• WORK ORDER: The response must contain every line from the records below that has "section".

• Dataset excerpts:
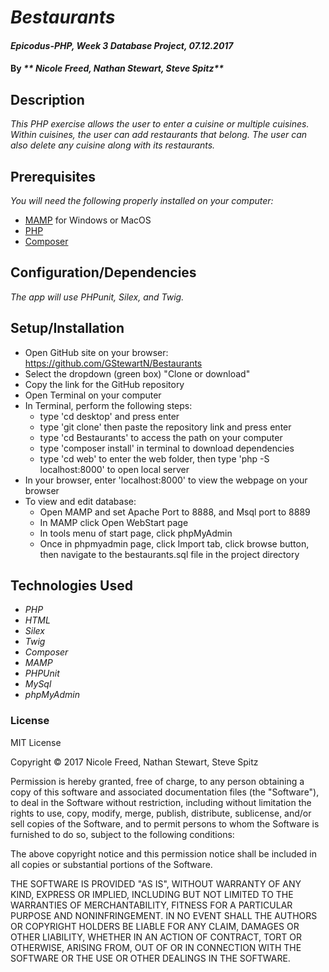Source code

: # _Bestaurants_

#### _Epicodus-PHP, Week 3 Database Project, 07.12.2017_

#### By _** Nicole Freed, Nathan Stewart, Steve Spitz**_

## Description

_This PHP exercise allows the user to enter a cuisine or multiple cuisines. Within cuisines, the user can add restaurants that belong. The user can also delete any cuisine along with its restaurants._

## Prerequisites

_You will need the following properly installed on your computer:_

* [MAMP](https://www.mamp.info/en/) for Windows or MacOS
* [PHP](https://secure.php.net/)
* [Composer](https://getcomposer.org/)

## Configuration/Dependencies

_The app will use PHPunit,  Silex, and Twig._

## Setup/Installation

* Open GitHub site on your browser: https://github.com/GStewartN/Bestaurants
* Select the dropdown (green box) "Clone or download"
* Copy the link for the GitHub repository
* Open Terminal on your computer
* In Terminal, perform the following steps:
  * type 'cd desktop' and press enter
  * type 'git clone' then paste the repository link and press enter
  * type 'cd Bestaurants' to access the path on your computer
  * type 'composer install' in terminal to download dependencies
  * type 'cd web' to enter the web folder, then type 'php -S localhost:8000' to open local server
* In your browser, enter 'localhost:8000' to view the webpage on your browser
* To view and edit database:
  * Open MAMP and set Apache Port to 8888, and Msql port to 8889
  * In MAMP click Open WebStart page
  * In tools menu of start page, click phpMyAdmin
  * Once in phpmyadmin page, click Import tab, click browse button, then navigate to the bestaurants.sql file in the project directory



## Technologies Used

* _PHP_
* _HTML_
* _Silex_
* _Twig_
* _Composer_
* _MAMP_
* _PHPUnit_
* _MySql_
* _phpMyAdmin_

### License

MIT License

Copyright &copy; 2017 Nicole Freed, Nathan Stewart, Steve Spitz

Permission is hereby granted, free of charge, to any person obtaining a copy
of this software and associated documentation files (the "Software"), to deal
in the Software without restriction, including without limitation the rights
to use, copy, modify, merge, publish, distribute, sublicense, and/or sell
copies of the Software, and to permit persons to whom the Software is
furnished to do so, subject to the following conditions:

The above copyright notice and this permission notice shall be included in all
copies or substantial portions of the Software.

THE SOFTWARE IS PROVIDED "AS IS", WITHOUT WARRANTY OF ANY KIND, EXPRESS OR
IMPLIED, INCLUDING BUT NOT LIMITED TO THE WARRANTIES OF MERCHANTABILITY,
FITNESS FOR A PARTICULAR PURPOSE AND NONINFRINGEMENT. IN NO EVENT SHALL THE
AUTHORS OR COPYRIGHT HOLDERS BE LIABLE FOR ANY CLAIM, DAMAGES OR OTHER
LIABILITY, WHETHER IN AN ACTION OF CONTRACT, TORT OR OTHERWISE, ARISING FROM,
OUT OF OR IN CONNECTION WITH THE SOFTWARE OR THE USE OR OTHER DEALINGS IN THE
SOFTWARE.

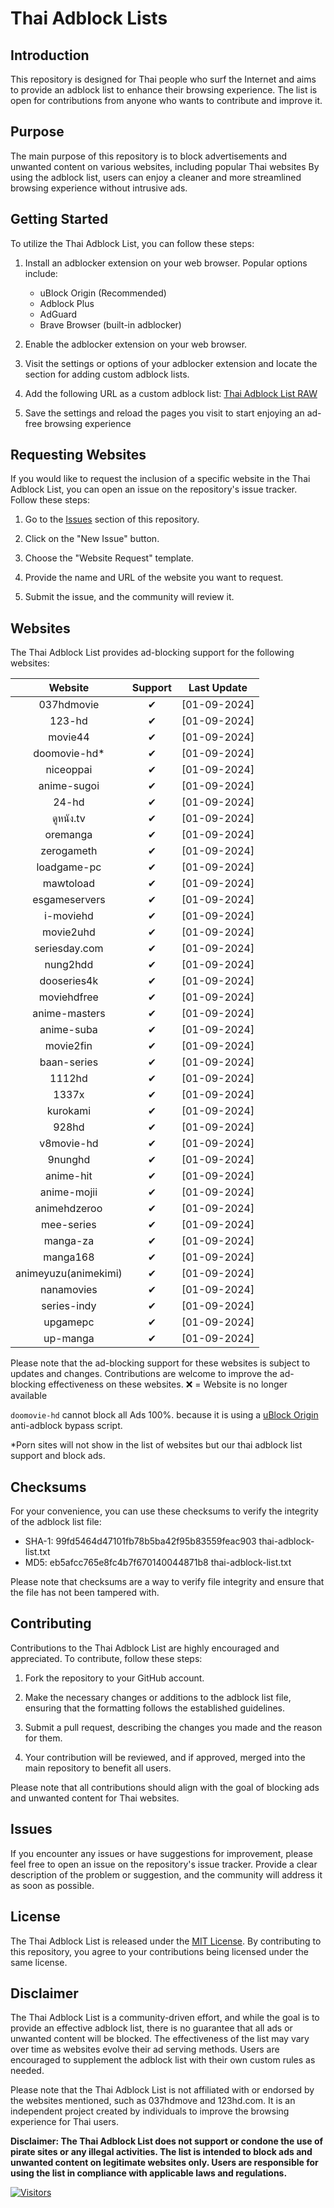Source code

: # Thai Adblock Lists

## Introduction

This repository is designed for Thai people who surf the Internet and aims to provide an adblock list to enhance their browsing experience. The list is open for contributions from anyone who wants to contribute and improve it.

## Purpose

The main purpose of this repository is to block advertisements and unwanted content on various websites, including popular Thai websites By using the adblock list, users can enjoy a cleaner and more streamlined browsing experience without intrusive ads.

## Getting Started

To utilize the Thai Adblock List, you can follow these steps:

1. Install an adblocker extension on your web browser. Popular options include:

   - uBlock Origin (Recommended)
   - Adblock Plus
   - AdGuard
   - Brave Browser (built-in adblocker)

2. Enable the adblocker extension on your web browser.
3. Visit the settings or options of your adblocker extension and locate the section for adding custom adblock lists.
4. Add the following URL as a custom adblock list: [Thai Adblock List RAW](https://raw.githubusercontent.com/PhyschicWinter9/thai-adblock-list/main/thai-adblock-list.txt)
5. Save the settings and reload the pages you visit to start enjoying an ad-free browsing experience

## Requesting Websites

If you would like to request the inclusion of a specific website in the Thai Adblock List, you can open an issue on the repository's issue tracker. Follow these steps:

1. Go to the [Issues](https://github.com/PhyschicWinter9/thai-adblock-list/issues) section of this repository.

2. Click on the "New Issue" button.

3. Choose the "Website Request" template.

4. Provide the name and URL of the website you want to request.

5. Submit the issue, and the community will review it.

## Websites

The Thai Adblock List provides ad-blocking support for the following websites:

|       Website        | Support  | Last Update  |
| :------------------: | :------: | :----------: |
|      037hdmovie      | &#10004; | [01-09-2024] |
|        123-hd        | &#10004; | [01-09-2024] |
|       movie44        | &#10004; | [01-09-2024] |
|    doomovie-hd\*     | &#10004; | [01-09-2024] |
|      niceoppai       | &#10004; | [01-09-2024] |
|     anime-sugoi      | &#10004; | [01-09-2024] |
|        24-hd         | &#10004; | [01-09-2024] |
|      ดูหนัง.tv       | &#10004; | [01-09-2024] |
|       oremanga       | &#10004; | [01-09-2024] |
|      zerogameth      | &#10004; | [01-09-2024] |
|     loadgame-pc      | &#10004; | [01-09-2024] |
|      mawtoload       | &#10004; | [01-09-2024] |
|    esgameservers     | &#10004; | [01-09-2024] |
|      i-moviehd       | &#10004; | [01-09-2024] |
|      movie2uhd       | &#10004; | [01-09-2024] |
|    seriesday.com     | &#10004; | [01-09-2024] |
|       nung2hdd       | &#10004; | [01-09-2024] |
|     dooseries4k      | &#10004; | [01-09-2024] |
|     moviehdfree      | &#10004; | [01-09-2024] |
|    anime-masters     | &#10004; | [01-09-2024] |
|      anime-suba      | &#10004; | [01-09-2024] |
|      movie2fin       | &#10004; | [01-09-2024] |
|     baan-series      | &#10004; | [01-09-2024] |
|        1112hd        | &#10004; | [01-09-2024] |
|        1337x         | &#10004; | [01-09-2024] |
|       kurokami       | &#10004; | [01-09-2024] |
|        928hd         | &#10004; | [01-09-2024] |
|      v8movie-hd      | &#10004; | [01-09-2024] |
|       9nunghd        | &#10004; | [01-09-2024] |
|      anime-hit       | &#10004; | [01-09-2024] |
|     anime-mojii      | &#10004; | [01-09-2024] |
|     animehdzeroo     | &#10004; | [01-09-2024] |
|      mee-series      | &#10004; | [01-09-2024] |
|       manga-za       | &#10004; | [01-09-2024] |
|       manga168       | &#10004; | [01-09-2024] |
| animeyuzu(animekimi) | &#10004; | [01-09-2024] |
|      nanamovies      | &#10004; | [01-09-2024] |
|     series-indy      | &#10004; | [01-09-2024] |
|       upgamepc       | &#10004; | [01-09-2024] |
|       up-manga       | &#10004; | [01-09-2024] |

Please note that the ad-blocking support for these websites is subject to updates and changes. Contributions are welcome to improve the ad-blocking effectiveness on these websites. ❌ = Website is no longer available

`doomovie-hd` cannot block all Ads 100%. because it is using a [uBlock Origin](https://ublockorigin.com/) anti-adblock bypass script.

\*Porn sites will not show in the list of websites but our thai adblock list support and block ads.

## Checksums

For your convenience, you can use these checksums to verify the integrity of the adblock list file:

- SHA-1: 99fd5464d47101fb78b5ba42f95b83559feac903  thai-adblock-list.txt
- MD5: eb5afcc765e8fc4b7f670140044871b8  thai-adblock-list.txt

Please note that checksums are a way to verify file integrity and ensure that the file has not been tampered with.

## Contributing

Contributions to the Thai Adblock List are highly encouraged and appreciated. To contribute, follow these steps:

1. Fork the repository to your GitHub account.

2. Make the necessary changes or additions to the adblock list file, ensuring that the formatting follows the established guidelines.

3. Submit a pull request, describing the changes you made and the reason for them.

4. Your contribution will be reviewed, and if approved, merged into the main repository to benefit all users.

Please note that all contributions should align with the goal of blocking ads and unwanted content for Thai websites.

## Issues

If you encounter any issues or have suggestions for improvement, please feel free to open an issue on the repository's issue tracker. Provide a clear description of the problem or suggestion, and the community will address it as soon as possible.

## License

The Thai Adblock List is released under the [MIT License](https://opensource.org/licenses/MIT). By contributing to this repository, you agree to your contributions being licensed under the same license.

## Disclaimer

The Thai Adblock List is a community-driven effort, and while the goal is to provide an effective adblock list, there is no guarantee that all ads or unwanted content will be blocked. The effectiveness of the list may vary over time as websites evolve their ad serving methods. Users are encouraged to supplement the adblock list with their own custom rules as needed.

Please note that the Thai Adblock List is not affiliated with or endorsed by the websites mentioned, such as 037hdmove and 123hd.com. It is an independent project created by individuals to improve the browsing experience for Thai users.

**Disclaimer: The Thai Adblock List does not support or condone the use of pirate sites or any illegal activities. The list is intended to block ads and unwanted content on legitimate websites only. Users are responsible for using the list in compliance with applicable laws and regulations.**

[![Visitors](https://api.visitorbadge.io/api/combined?path=https%3A%2F%2Fgithub.com%2FPhyschicWinter9%2Fthai-adblock-list&labelColor=%232ccce4&countColor=%23263759&labelStyle=upper)](https://visitorbadge.io/status?path=https%3A%2F%2Fgithub.com%2FPhyschicWinter9%2Fthai-adblock-list)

• ANSWER TO THE PROBLEM:
3. Visit the settings or options of your adblocker extension and locate the section for adding custom adblock lists.
1. Go to the [Issues](https://github.com/PhyschicWinter9/thai-adblock-list/issues) section of this repository.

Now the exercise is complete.